> [TRECHO DO TEXTO]

É por todos estes elementos que podemos assinalar que o triunfo governamental de aprovar a LGE na câmara, tem sabor de derrota.
A confluência de professores e estudantes na luta contra a LGE
Na luta contra a LGE, um elemento relevante desde o ponto de vista da luta de classes, foi a confluência de professores e estudantes - secundaristas e universitários. O mal estar com a LGE tem sido o fator unificador. Isto se expressou com nitidez no dia 4 de junho, quando professores e estudantes, de todo país, marcharam juntos. Pese a que a atual luta contra a LGE não teve a massividade da luta secundarista de 2006, esta confluência de um setor da classe trabalhadora, com um setor oprimido, constitui um elemento progressivo, que objetivamente fortalece o terreno para que a classe trabalhadora possa ganhar aliados.
Ainda assim, esta confluência manifestou uma série de limites. Por exemplo, no interior do movimento estudantil, emergiram uma série de pequenos organismos, ou semi-organismos, baseados em boa medida, em correntes políticas de esquerda, que têm permanecido separadas, sem discutir nem sequer uma pauta unificada para enfrentar a LGE. Em várias ocasiões inclusive, privilegiaram seus "pequenos interesses" e se negaram a organizar convocatórias comuns para marchar.

> [TAREFAS]
A: Traduza para o inglês esta frase do texto sobre a LGE: "O mal estar com a LGE tem sido o fator unificador."
B: Copie do texto sobre a LGE o trecho que começa em "Ainda assim, esta" e vai até "comuns para marchar.".

> [MATERIAL]
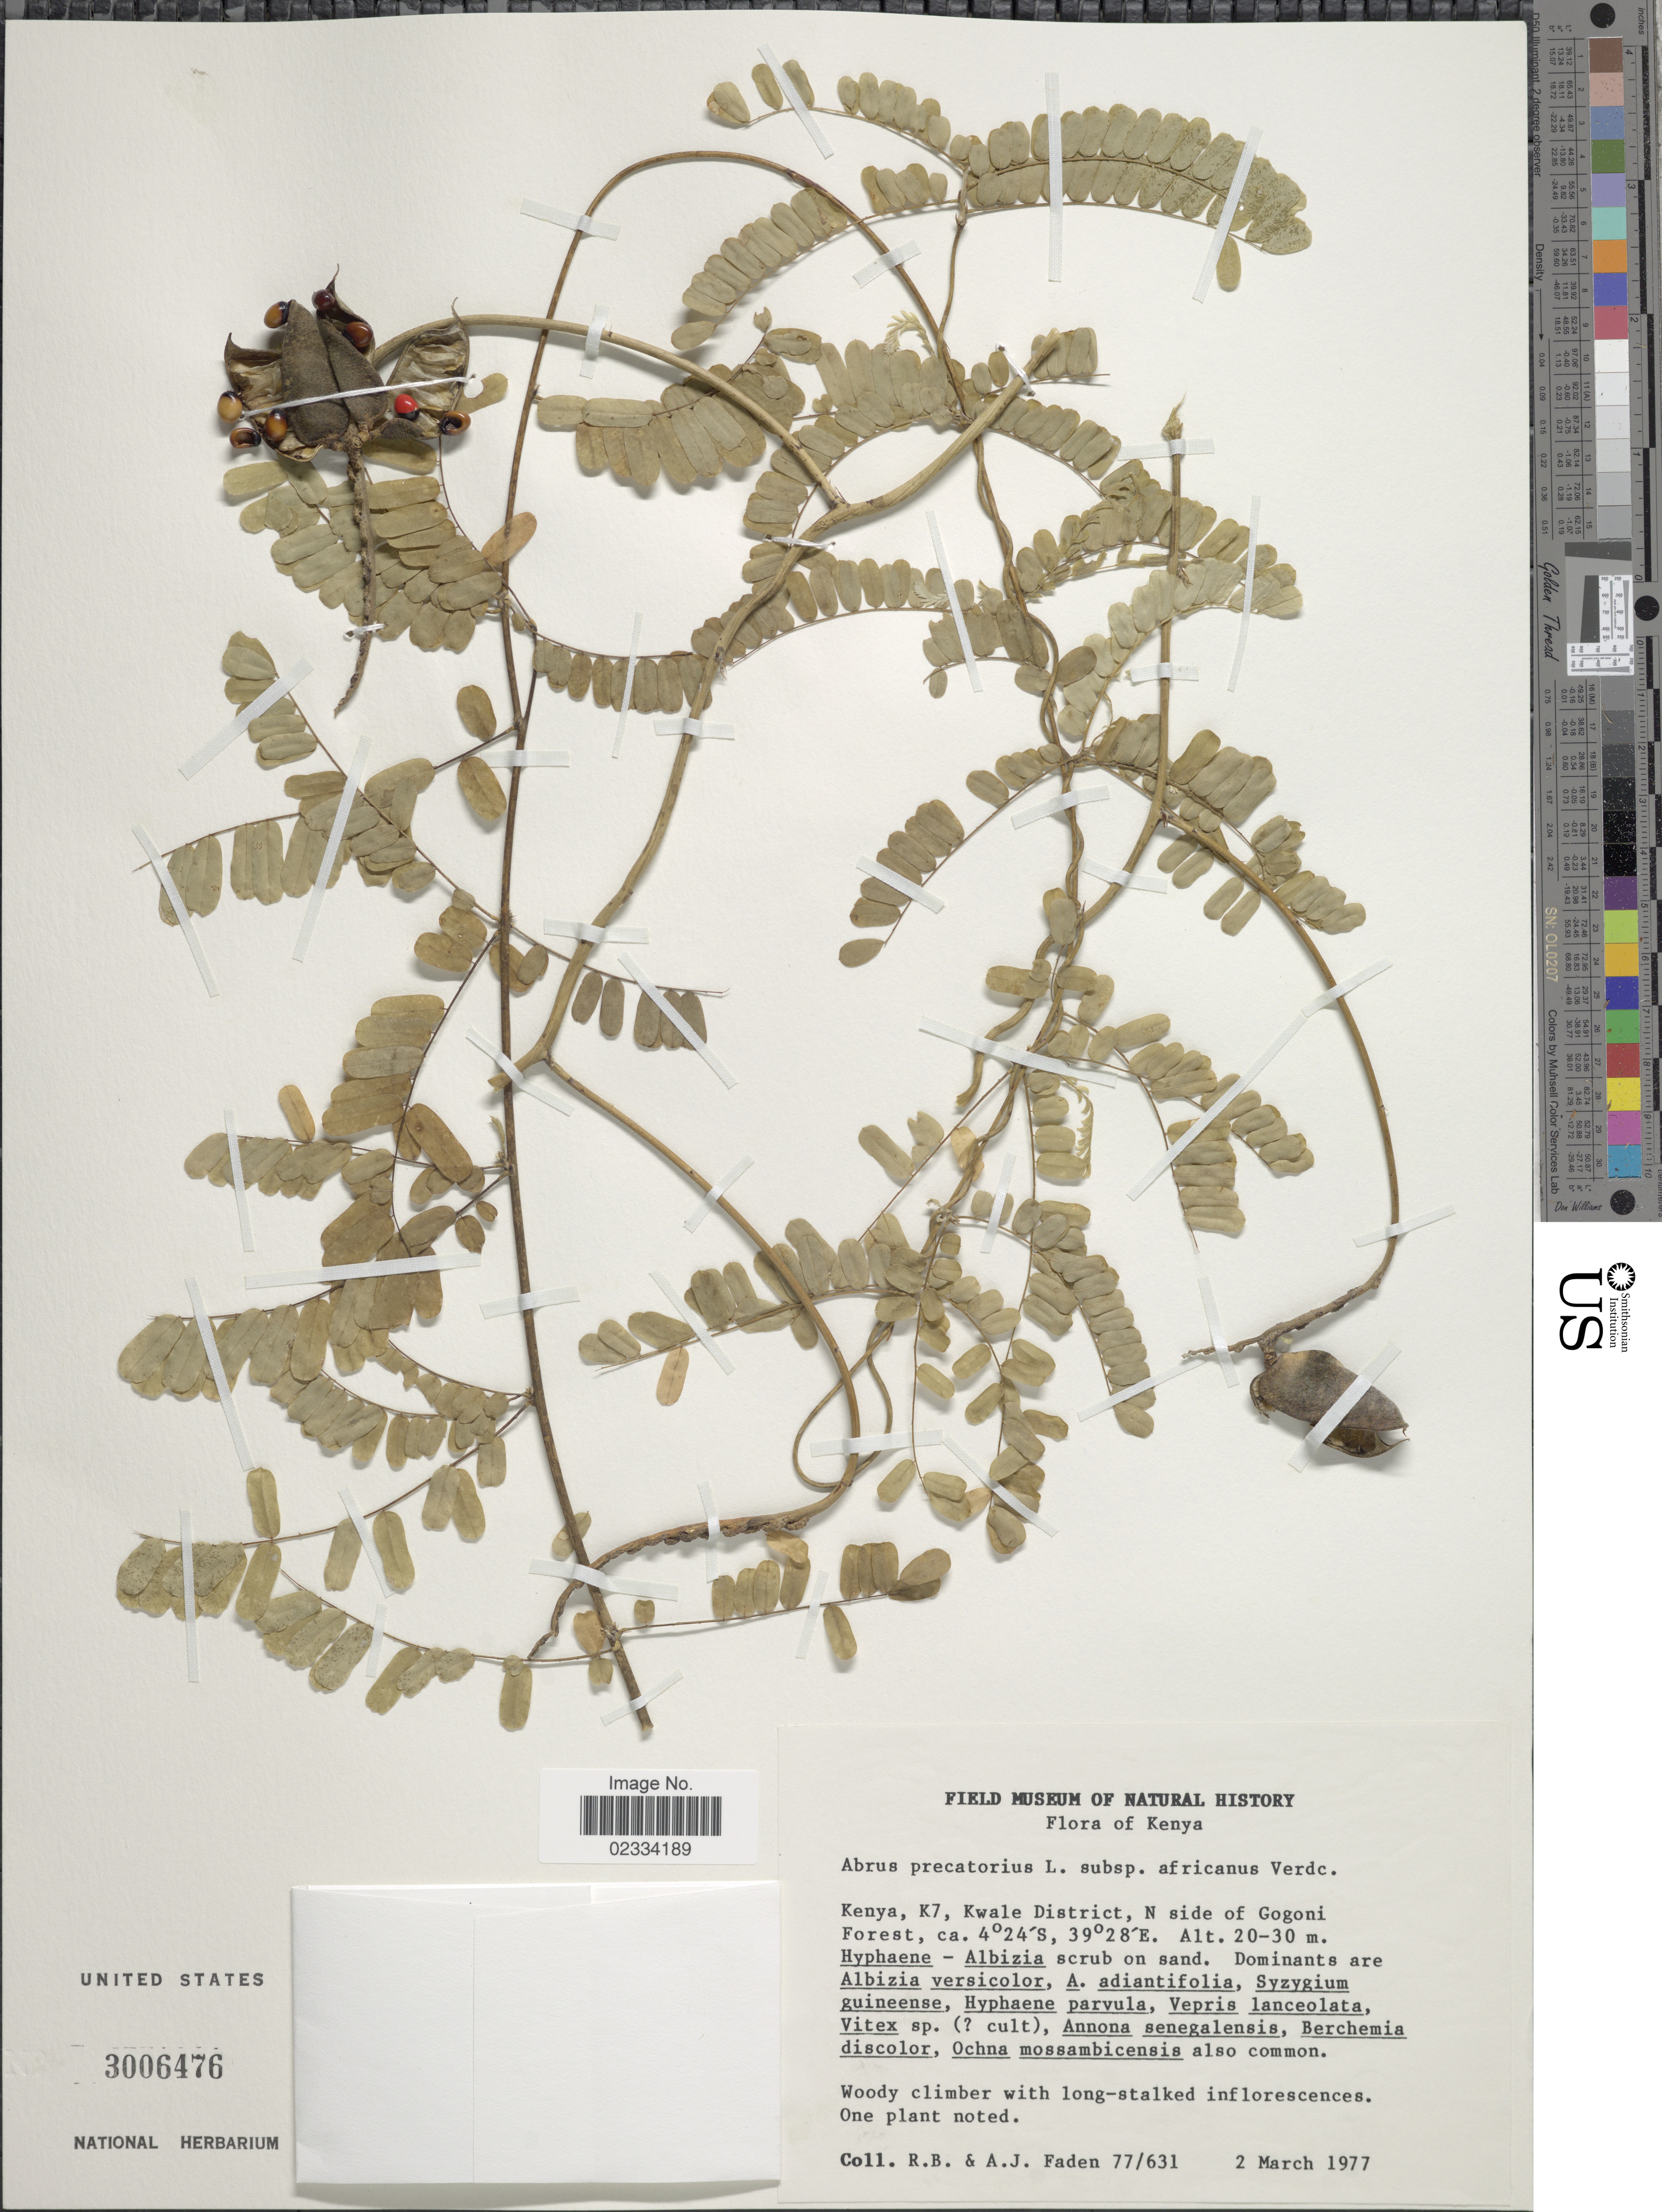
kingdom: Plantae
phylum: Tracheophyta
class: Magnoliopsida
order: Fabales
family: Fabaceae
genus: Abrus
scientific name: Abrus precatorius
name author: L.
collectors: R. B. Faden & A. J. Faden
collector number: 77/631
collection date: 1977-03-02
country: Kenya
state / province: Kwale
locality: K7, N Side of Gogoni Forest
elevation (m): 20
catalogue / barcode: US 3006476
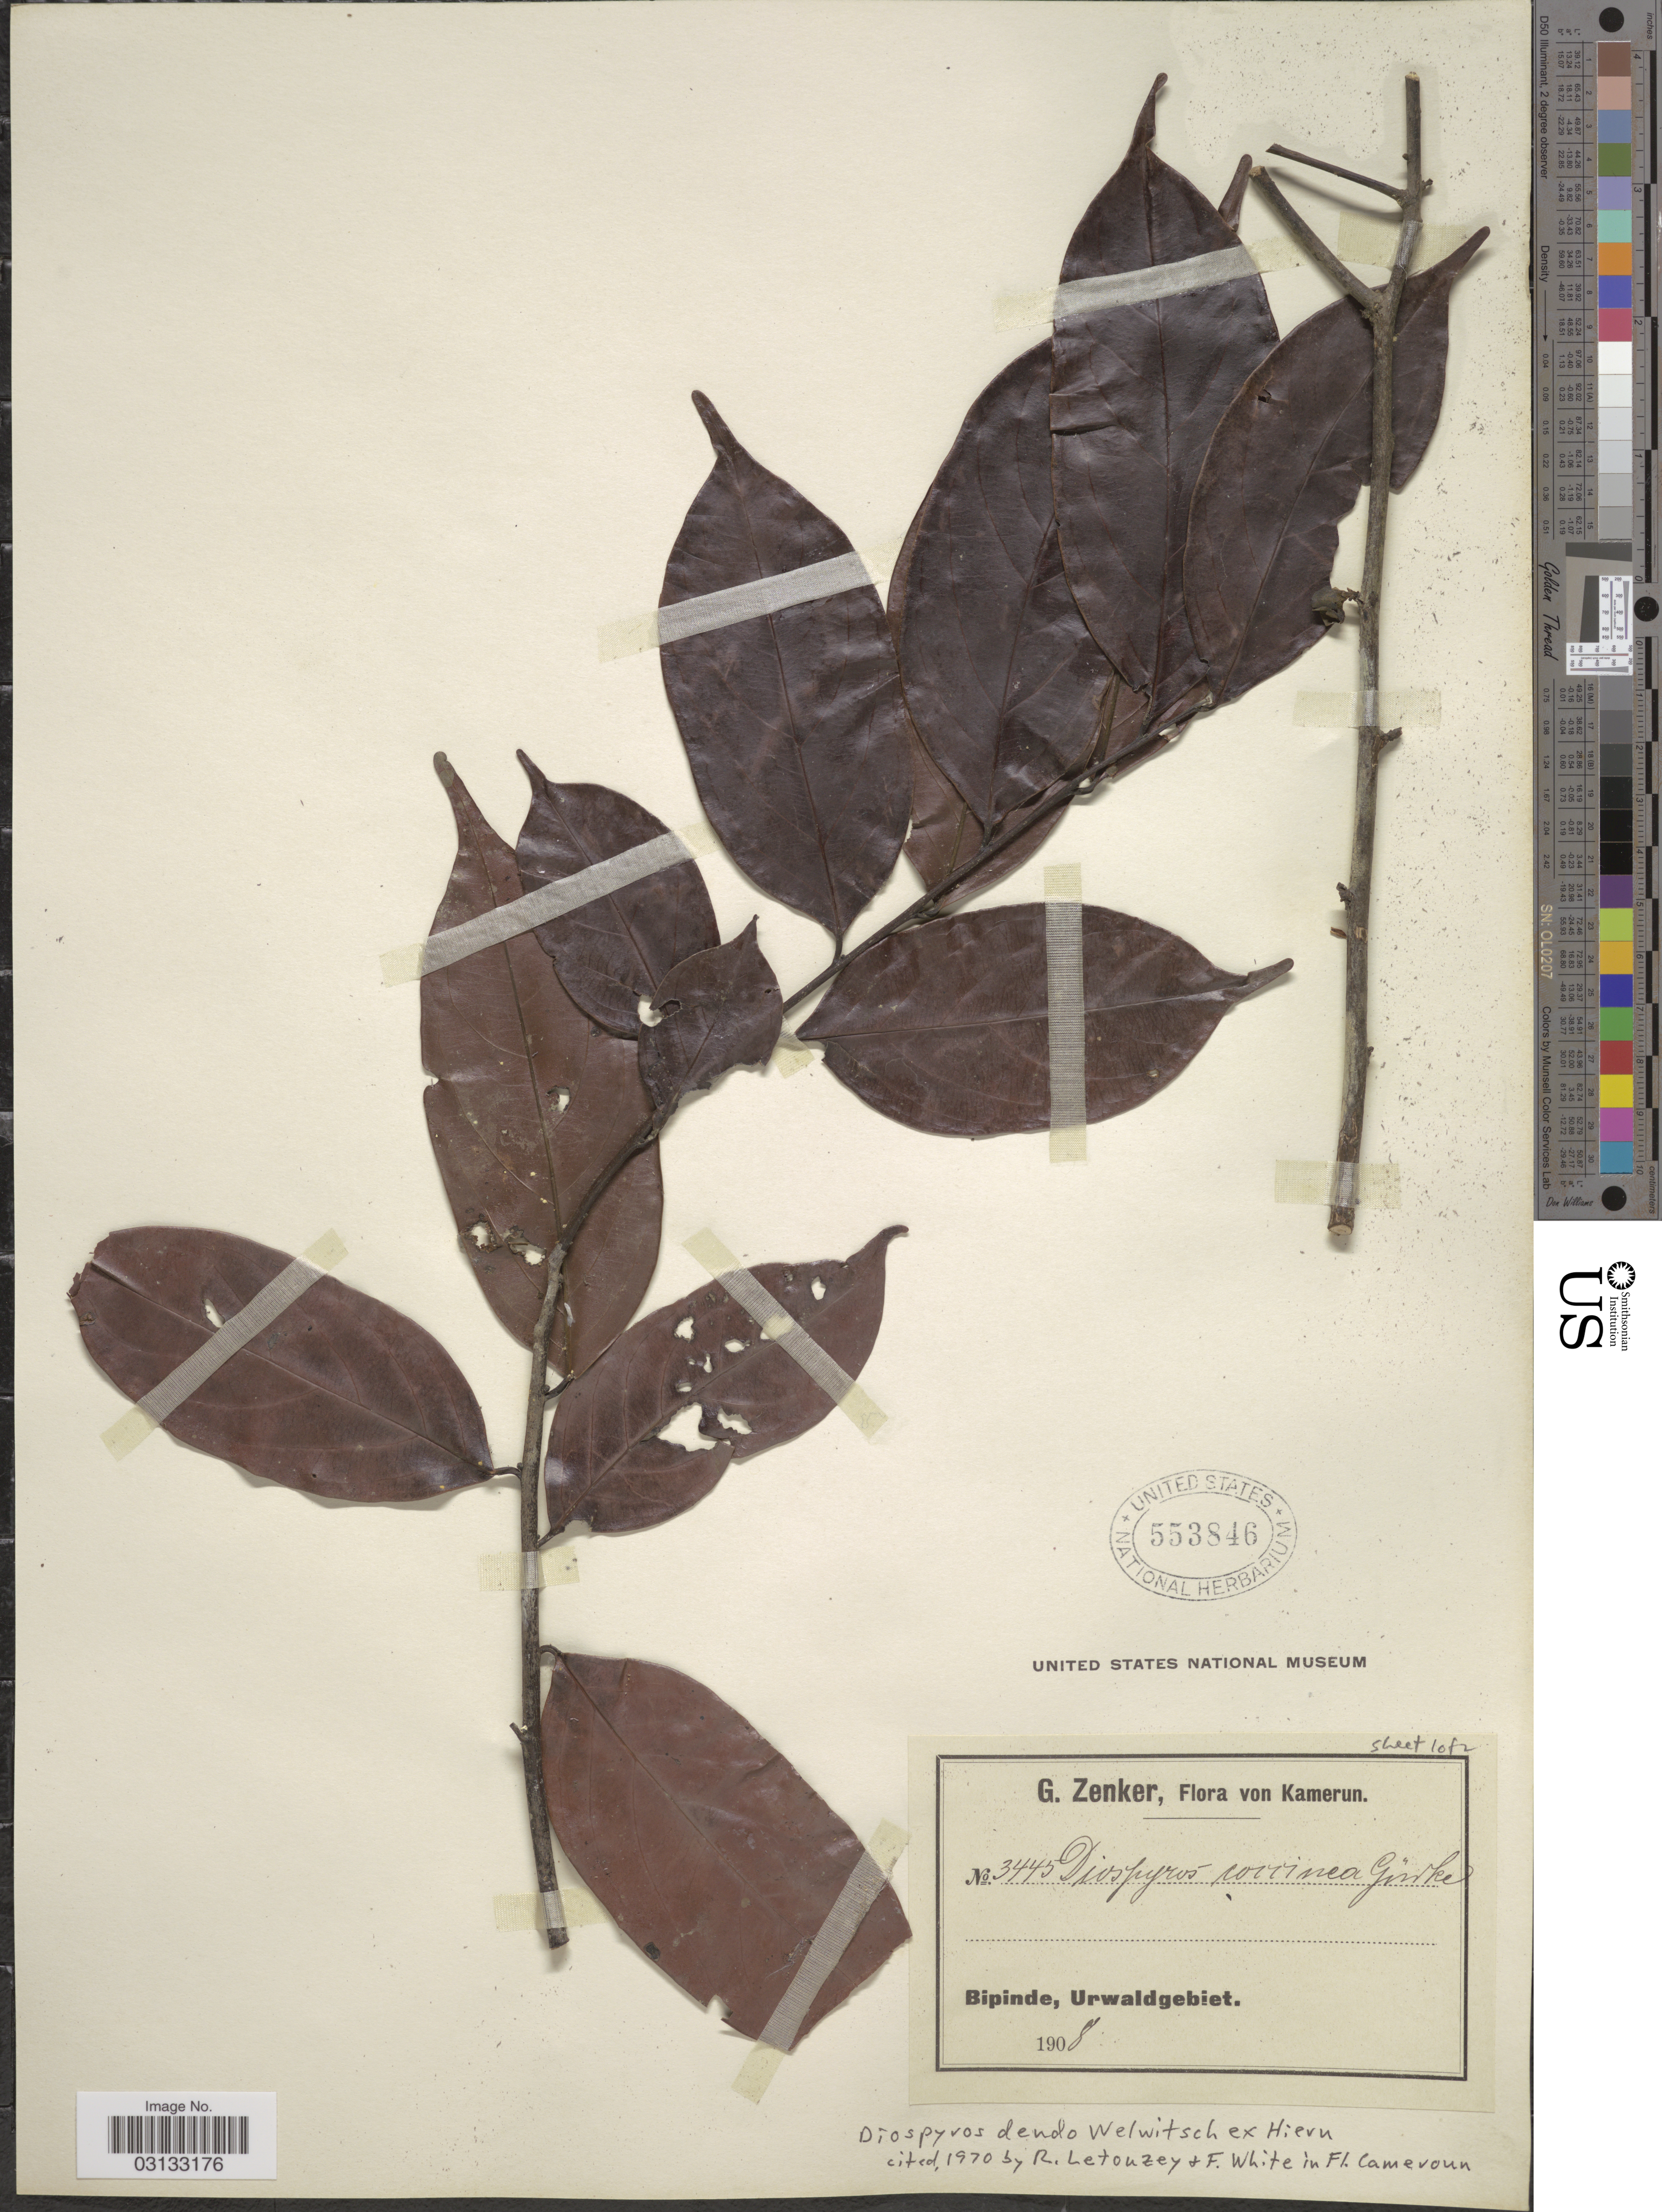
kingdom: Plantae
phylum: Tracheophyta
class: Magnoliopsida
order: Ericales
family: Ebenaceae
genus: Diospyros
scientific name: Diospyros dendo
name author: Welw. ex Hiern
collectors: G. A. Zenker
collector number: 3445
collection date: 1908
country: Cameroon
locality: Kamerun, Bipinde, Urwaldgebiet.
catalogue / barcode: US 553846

> [RESPOSTAS]
A: Discontent with the LGE has been the unifying factor.

B:
Ainda assim, esta confluência manifestou uma série de limites. Por exemplo, no interior do movimento estudantil, emergiram uma série de pequenos organismos, ou semi-organismos, baseados em boa medida, em correntes políticas de esquerda, que têm permanecido separadas, sem discutir nem sequer uma pauta unificada para enfrentar a LGE. Em várias ocasiões inclusive, privilegiaram seus "pequenos interesses" e se negaram a organizar convocatórias comuns para marchar.